▶ [WHAT IS BEING ASKED]
Go through the entries and tally the lines containing the word "imágenes". Only the total is wanted.

[Opening EXCERPTED RECORDS section]

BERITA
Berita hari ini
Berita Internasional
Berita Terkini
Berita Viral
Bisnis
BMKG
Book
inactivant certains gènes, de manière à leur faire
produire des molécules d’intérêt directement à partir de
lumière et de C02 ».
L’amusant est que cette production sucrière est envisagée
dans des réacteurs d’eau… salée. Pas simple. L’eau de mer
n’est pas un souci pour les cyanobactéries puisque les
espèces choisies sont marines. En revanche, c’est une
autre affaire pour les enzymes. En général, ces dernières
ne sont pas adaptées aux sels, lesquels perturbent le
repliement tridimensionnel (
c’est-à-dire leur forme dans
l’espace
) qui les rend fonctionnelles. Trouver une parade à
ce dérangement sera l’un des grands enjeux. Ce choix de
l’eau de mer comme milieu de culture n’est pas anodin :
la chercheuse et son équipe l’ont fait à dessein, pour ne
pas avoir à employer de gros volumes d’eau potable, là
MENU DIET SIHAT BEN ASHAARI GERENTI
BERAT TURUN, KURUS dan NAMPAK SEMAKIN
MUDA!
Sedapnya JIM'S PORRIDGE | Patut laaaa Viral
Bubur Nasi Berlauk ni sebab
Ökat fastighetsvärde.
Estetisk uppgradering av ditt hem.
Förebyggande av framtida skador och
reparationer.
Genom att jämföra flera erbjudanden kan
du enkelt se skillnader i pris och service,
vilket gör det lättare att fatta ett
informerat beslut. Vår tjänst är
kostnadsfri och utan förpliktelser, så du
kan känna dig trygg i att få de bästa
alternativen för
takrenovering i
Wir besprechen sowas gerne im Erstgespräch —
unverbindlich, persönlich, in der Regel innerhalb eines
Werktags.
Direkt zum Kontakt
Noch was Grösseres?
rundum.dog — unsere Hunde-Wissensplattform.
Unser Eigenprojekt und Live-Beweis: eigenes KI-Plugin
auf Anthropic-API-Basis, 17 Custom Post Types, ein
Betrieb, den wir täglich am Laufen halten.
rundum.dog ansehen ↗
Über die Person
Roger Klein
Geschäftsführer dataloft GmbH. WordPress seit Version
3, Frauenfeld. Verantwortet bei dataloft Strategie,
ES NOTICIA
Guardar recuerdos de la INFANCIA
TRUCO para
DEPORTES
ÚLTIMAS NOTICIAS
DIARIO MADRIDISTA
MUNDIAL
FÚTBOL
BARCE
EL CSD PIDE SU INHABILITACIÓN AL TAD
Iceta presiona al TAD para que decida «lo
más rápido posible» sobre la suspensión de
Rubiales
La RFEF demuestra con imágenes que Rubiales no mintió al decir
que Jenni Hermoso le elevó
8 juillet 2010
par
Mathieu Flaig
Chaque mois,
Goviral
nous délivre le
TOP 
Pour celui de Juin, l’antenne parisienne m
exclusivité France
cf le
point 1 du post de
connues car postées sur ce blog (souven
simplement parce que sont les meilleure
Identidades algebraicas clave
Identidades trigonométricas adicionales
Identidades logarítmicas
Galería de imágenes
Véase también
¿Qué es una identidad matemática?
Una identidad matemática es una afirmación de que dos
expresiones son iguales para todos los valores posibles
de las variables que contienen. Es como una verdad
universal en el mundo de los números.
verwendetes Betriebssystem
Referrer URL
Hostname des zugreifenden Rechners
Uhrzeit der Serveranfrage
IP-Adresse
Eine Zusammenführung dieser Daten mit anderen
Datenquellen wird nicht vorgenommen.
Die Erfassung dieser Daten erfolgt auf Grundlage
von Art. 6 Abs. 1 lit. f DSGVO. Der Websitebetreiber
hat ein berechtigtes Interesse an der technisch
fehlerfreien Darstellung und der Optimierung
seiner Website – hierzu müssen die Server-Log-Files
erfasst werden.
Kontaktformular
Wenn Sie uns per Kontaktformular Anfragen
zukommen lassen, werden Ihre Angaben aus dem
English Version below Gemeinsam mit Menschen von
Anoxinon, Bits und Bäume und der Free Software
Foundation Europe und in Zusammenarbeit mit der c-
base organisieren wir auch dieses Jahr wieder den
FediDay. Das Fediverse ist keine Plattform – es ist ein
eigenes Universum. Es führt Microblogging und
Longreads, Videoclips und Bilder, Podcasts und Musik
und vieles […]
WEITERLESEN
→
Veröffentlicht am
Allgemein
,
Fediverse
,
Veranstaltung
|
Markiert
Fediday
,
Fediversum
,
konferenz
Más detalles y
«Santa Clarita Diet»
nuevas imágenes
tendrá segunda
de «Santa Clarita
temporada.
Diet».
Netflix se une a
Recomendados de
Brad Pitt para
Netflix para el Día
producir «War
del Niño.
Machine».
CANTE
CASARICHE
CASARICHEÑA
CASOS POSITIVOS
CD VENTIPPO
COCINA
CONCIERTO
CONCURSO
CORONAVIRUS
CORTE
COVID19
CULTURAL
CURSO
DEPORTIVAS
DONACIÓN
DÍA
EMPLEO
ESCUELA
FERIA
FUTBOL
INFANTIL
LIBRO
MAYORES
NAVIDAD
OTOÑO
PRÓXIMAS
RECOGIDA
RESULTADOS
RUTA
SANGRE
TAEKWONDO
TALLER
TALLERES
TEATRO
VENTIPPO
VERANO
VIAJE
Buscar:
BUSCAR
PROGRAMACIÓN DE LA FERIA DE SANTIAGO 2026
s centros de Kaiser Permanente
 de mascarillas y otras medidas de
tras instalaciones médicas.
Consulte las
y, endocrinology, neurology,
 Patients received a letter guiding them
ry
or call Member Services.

[Closing EXCERPTED RECORDS section]

▶ [RESPONSE AREA]
3